*Assignment*
Set each entry down exactly as written.

[Saved entries]
──────
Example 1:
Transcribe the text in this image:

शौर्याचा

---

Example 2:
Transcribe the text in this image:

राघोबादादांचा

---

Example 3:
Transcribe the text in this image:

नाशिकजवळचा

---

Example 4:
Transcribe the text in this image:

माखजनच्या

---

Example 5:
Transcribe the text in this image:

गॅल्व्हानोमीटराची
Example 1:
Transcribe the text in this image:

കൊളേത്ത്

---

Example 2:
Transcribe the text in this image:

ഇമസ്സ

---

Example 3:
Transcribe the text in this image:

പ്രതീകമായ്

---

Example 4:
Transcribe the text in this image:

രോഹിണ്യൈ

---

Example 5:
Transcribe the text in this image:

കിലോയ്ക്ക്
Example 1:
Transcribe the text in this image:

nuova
──────
*Expected output*
Example 1:
Transcribe the text in this image:

शौर्याचा

---

Example 2:
Transcribe the text in this image:

राघोबादादांचा

---

Example 3:
Transcribe the text in this image:

नाशिकजवळचा

---

Example 4:
Transcribe the text in this image:

माखजनच्या

---

Example 5:
Transcribe the text in this image:

गॅल्व्हानोमीटराची
Example 1:
Transcribe the text in this image:

കൊളേത്ത്

---

Example 2:
Transcribe the text in this image:

ഇമസ്സ

---

Example 3:
Transcribe the text in this image:

പ്രതീകമായ്

---

Example 4:
Transcribe the text in this image:

രോഹിണ്യൈ

---

Example 5:
Transcribe the text in this image:

കിലോയ്ക്ക്
Example 1:
Transcribe the text in this image:

nuova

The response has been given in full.